■ Passage shown ■
## begin

Magnificent Waste: Friday, January 23, and Sunday, January 25.
All events, 7:30 p.m. Doors open a half-hour before showtime.

Tickets: Suggested donation $5 each play at the door; volunteer script readers and students with valid ID get in free.

New to the 2009 Play Festival! Two Special Workshops Added - Saturday, January 24, 2009
10 a.m.-1 p.m. Playwrighting workshop for high school students, with Festival finalist Evan Guilford- Blake. Open to all high school-age students wishing to learn or perfect the craft of playwrighting.
2-4 p.m. “The Business of Playwrighting: Developing and Marketing Your Play Without An Agent” with Festival Finalist Evan Guilford-Blake, hosted by the Richmond Playwrights Forum.
Location: Firehouse Theatre, 1609 W. Broad Street. For more information or to sign up for the workshops, call the Firehouse at 804-355-2001 or .
Both workshops are free and made possible due to the generous support of The Community Foundation Serving Richmond and Central Virginia, and The Richard and Caroline T. Gwathmey Memorial Trust.

About the Winning Plays and Playwrights:
An Uncommon Language, by Evan Guilford-Blake: Inspired by the controversy surrounding the contributions of Rodin’s lovers to his work, An Uncommon Language examines the life of Heloise Lacasse, a talented but unknown sculptor living in England in 1906. When she chooses to help her lover - the young and accomplished John Batiste - in crafting the heads for various pieces of his statuary, a tumultuous and dramatic series of events unfold. From the art studio to the asylum, the repression of women and the very nature of madness are explored in this riveting new drama.

Evan Guilford-Blake lives in the Atlanta, GA area, and has written about 40 plays which have received about 110 productions across the U.S., in Canada, Australia, England and Israel. He has won 26 playwriting competitions (including the 2005 Henrico Theatre Company contest) and awards for his short fiction and children’s material. He has short stories in various anthologies, a children’s book (Butterflies), and has contributed to two collections of monologues. He is a Resident Playwright emeritus at Chicago Dramatists and a member of the Dramatists Guild. Evan has served as Playwright-in-Residence at Utah State University and a presenter for ACTF.

Magnificent Waste, by Caridad Svich: Lizzie B. makes shock art. Arden buys beautiful things. A young man wants to be famous. How far will they go in their quest for fame and immortality? Set in a world addicted to excess and pleasure, Magnificent Waste is a glittering but brutal comedy about modern society’s surface, and the objectification of the human body.

Caridad Svich lives in New York and is a playwright-translator-lyricist and editor of Cuban-Argentine-Spanish-Croatian descent. Key works include 12 Ophelias; Alchemy of Desire/Dead-Man’s Blues; Iphigenia...a rave fable; and The Booth Variations. Spring 2009 premieres: Svich’s stage adaptation of Isabel Allende’s The House of the Spirits (Spanish Rep/NY); Instructions for Breathing (Passage Theater/NJ) and Wreckage (Crowded Fire/CA). She is alumna playwright of New Dramatists; founder of theatre alliance & press coalition NoPassport; associate editor of Routledge’s Contemporary Theatre Review; and a member of PEN American Center and The Dramatists Guild. She holds an MFA from University of California-San Diego.

## end

■ Data lines ■

## begin

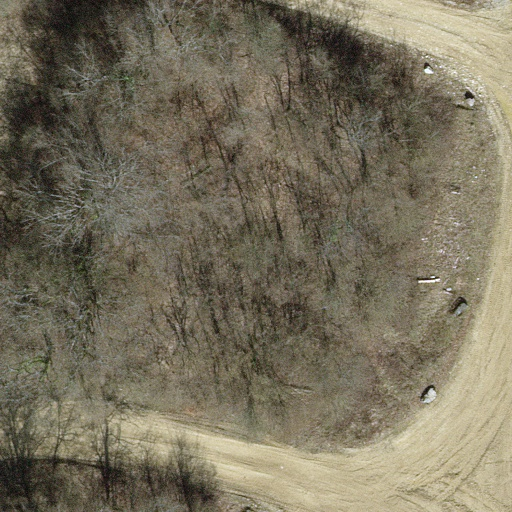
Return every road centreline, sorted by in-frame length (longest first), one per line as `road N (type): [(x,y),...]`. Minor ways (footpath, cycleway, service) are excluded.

## end

■ What to do ■
A: Using only the play festival page above, decide whether each statement agrees with it. Answer yes or no for each, and quote the words from the page that decide it.
(i) The two Saturday workshops charge a fee.
(ii) Caridad Svich holds an MFA from University of California-San Diego.
(iii) Evan Guilford-Blake lives in Chicago.
B: Reproduce the play festival page word for word from "New to the 2009" to "804-355-2001 or .".
C: The play festival page names several countries where Evan Guilford-Blake's plays have received productions. List all of them.

■ Complete answers ■
A:
(i) No: "Both workshops are free"
(ii) Yes: "She holds an MFA from University of California-San Diego."
(iii) No: "Evan Guilford-Blake lives in the Atlanta, GA area"

B:
New to the 2009 Play Festival! Two Special Workshops Added - Saturday, January 24, 2009
10 a.m.-1 p.m. Playwrighting workshop for high school students, with Festival finalist Evan Guilford- Blake. Open to all high school-age students wishing to learn or perfect the craft of playwrighting.
2-4 p.m. “The Business of Playwrighting: Developing and Marketing Your Play Without An Agent” with Festival Finalist Evan Guilford-Blake, hosted by the Richmond Playwrights Forum.
Location: Firehouse Theatre, 1609 W. Broad Street. For more information or to sign up for the workshops, call the Firehouse at 804-355-2001 or .

C:
U.S.
Canada
Australia
England
Israel